MAKALE

Yargıtay Kararlarında Vekaletin Kötüye Kullanılmasından Doğan Tazminat Davalarında Tazminatın Miktarı

Abone Ol

Günümüzde birçok taşınmaz vekil aracılığıyla devredilmektedir. Vekil yoluyla devredilen bu taşınmazlara ilişkin birçok uyuşmazlık ortaya çıkmaktadır. Konumuz açısından örnek verecek olursak örneğin; vekil devretmiş olduğu taşınmazın bedelini vekil edenine ödememekte ya da vekil taşınmazı gerçek değerinin çok altında bir bedelle tanıdığı ya da tanımadığı kişilere devretmektedir. İşte böyle durumlarda vekil edenin açacağı tazminat davalarında kimlerin, ne kadar miktar tazminattan sorumlu olacağı konusunda tereddütler oluşmaktadır. Acaba taşınmazın devredildiği tarihteki değerinin mi, dava tarihindeki değerinin mi yoksa keşif tarihindeki güncel değeri üzerinden mi tazminata karar verileceği tartışma konusu olmuştur. Bu yazımızda Yargıtay’ın bu konuya ilişkin kararlarında hangi durumlarda, taşınmazın hangi tarihteki değerini dikkate alındığını örnek olaylar üzerinden inceledik.

1-Temlik Tarihindeki Değerin Dikkate Alındığı Haller:

Örnek Olay 1:

Davacı, davalı vekile taşınmazın satışı için vekalet vermiş ve davalı vekilde taşınmazı satmış ancak davacıya herhangi bir bedel ödememiştir. Davacı da, davalı vekile karşı taşınmazı satılmasına rağmen kendisine herhangi bir bedelin ödenmediği ve aynı zamanda da davalı vekilin taşınmazı gerçek değerinden daha düşük bir miktara dava dışı üçüncü kişilere sattığını iddia ederek (taşınmazı devralan kişinin kötüniyetli veya vekil ile el ve işbirliği içerisinde olduğunu ya da satışın muvazaalı olduğunu iddia etmemektedir) vekaleten satışı yapılan taşınmazın satış bedelinin ödenmemesinden kaynaklı sadece vekile karşı tazminat davası açmıştır.

**Kaynak veriler**

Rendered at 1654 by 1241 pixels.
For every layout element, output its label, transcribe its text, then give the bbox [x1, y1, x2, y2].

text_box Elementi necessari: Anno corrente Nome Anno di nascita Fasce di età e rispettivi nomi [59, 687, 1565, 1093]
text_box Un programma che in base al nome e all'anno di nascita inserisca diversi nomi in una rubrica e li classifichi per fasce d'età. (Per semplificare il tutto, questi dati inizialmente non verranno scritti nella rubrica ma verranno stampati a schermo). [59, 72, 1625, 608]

**Görev 1**
Vekaletin kötüye kullanılmasına ilişkin metinde "1-Temlik Tarihindeki Değerin" ifadesinden başlayıp "tazminat davası açmıştır." ifadesi de dahil olmak üzere oraya kadar uzanan kısmı, "üçüncü kişilere" yerine "başka kişilere" koyarak yeniden yazın.
**Görev 2**
Vekaletin kötüye kullanılmasına ilişkin metne göre, Örnek Olay 1'deki davacı tazminat davasını kime karşı açmıştır?

**Tam yanıt 1**
1-Temlik Tarihindeki Değerin Dikkate Alındığı Haller:

Örnek Olay 1:

Davacı, davalı vekile taşınmazın satışı için vekalet vermiş ve davalı vekilde taşınmazı satmış ancak davacıya herhangi bir bedel ödememiştir. Davacı da, davalı vekile karşı taşınmazı satılmasına rağmen kendisine herhangi bir bedelin ödenmediği ve aynı zamanda da davalı vekilin taşınmazı gerçek değerinden daha düşük bir miktara dava dışı başka kişilere sattığını iddia ederek (taşınmazı devralan kişinin kötüniyetli veya vekil ile el ve işbirliği içerisinde olduğunu ya da satışın muvazaalı olduğunu iddia etmemektedir) vekaleten satışı yapılan taşınmazın satış bedelinin ödenmemesinden kaynaklı sadece vekile karşı tazminat davası açmıştır.

**Tam yanıt 2**
Davacı, tazminat davasını sadece vekile karşı açmıştır.